Document text —
For Rovers, this was the quintessential afternoon of the good, the bad and the ugly.

Starting with the good, there were two finely-worked goals, first finished off by Tyrhys Dolan and then by Harry Pickering within four minutes of each other.

The bad was the failure to kill off the game with late chances of their own and succumbing to the kind of match Luton wanted it to become.

The ugly was undoubtedly the farcical nature of how the game was able to pass with the players seemingly taking matters into their own hands, which only further stirred up the animosity that bubbled over from the moment Darragh Lenihan lunged into a challenge on Allan Campbell.

The Rovers captain escaped with a yellow card, fortunately so, the Luton midfielder unable to continue.

That lit the blue touch paper, managers Mowbray and Jones exchanging their views on the incident, and from that moment on, the scene was set.

A farcical game ended with nine yellow card cards, countless coming-togethers, and somehow with 22 players finishing the game. One person that didn't was referee Oliver Langford himself, limping off moments after five additional minutes were played.

That delay saw the game go beyond 98 minutes, by which point substitute Luke Berry had scored his second of the afternoon. Luton were jubilant, Rovers were crestfallen, two points slipping through their fingers.

A clear directive from the referee authorities has clearly been on allowing games to flow and not clamping down with such vigour on any moments of physicality.

Lenihan overstepped that, and should have seen red for an over the top challenge right infront of the dug-outs, though under the totting up procedures, Luton did well to finish with 11 men themselves.

Data extract —

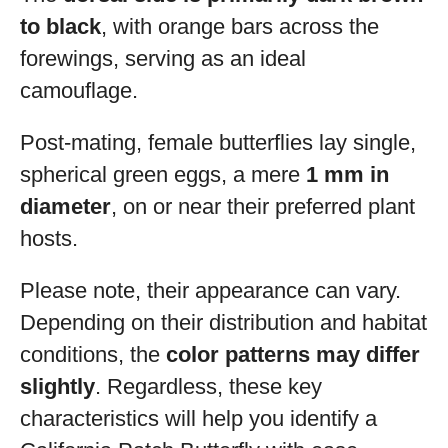
to black
, with orange bars across the
forewings, serving as an ideal
camouflage.
Post-mating, female butterflies lay single,
spherical green eggs, a mere
1 mm in
diameter
, on or near their preferred plant
hosts.
Please note, their appearance can vary.
Depending on their distribution and habitat
conditions, the
color patterns may differ
slightly
. Regardless, these key
characteristics will help you identify a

Task to carry out —
Continue the report on Blackburn Rovers' match against Luton from the point where it stops. The records were taken from a separate source and are not connected to the match report.

Response —
The officiating left the players and crowd incensed, and that only added to the grievance as one baffling decision followed another.

Between the needle and intense atmosphere, the were moments in which a football match did break out, Rovers putting together two fine moves to put them deservedly 2-0 up at the break.

Berry scored the first of two close range finishes with 17 minutes of normal time to go, his second coming in the eighth additional minute, as Rovers were made to pay for not seeing the game out.

That remains one of the biggest areas to improve for this side.

Time and again they get themselves into winning positions without able to see them over the line with the comfort they could.

With a two-goal lead heading into the final quarter, it should have been done and dusted, and would have been with more composure.

Even by the time Luton pulled one back, Rovers lacked the clinical edge to take advantage of the gilt-edged opportunities that came their way, as did the indecision on whether to go for the kill and a third goal, or run down the clock.

Rovers were tiring and requiring fresh legs, Jacob Davenport ready to come on as Berry scored the first of his two goals, while Mowbray tried to shut up shop for the closing stages by sending on Tyler Magloire and switching to a back three.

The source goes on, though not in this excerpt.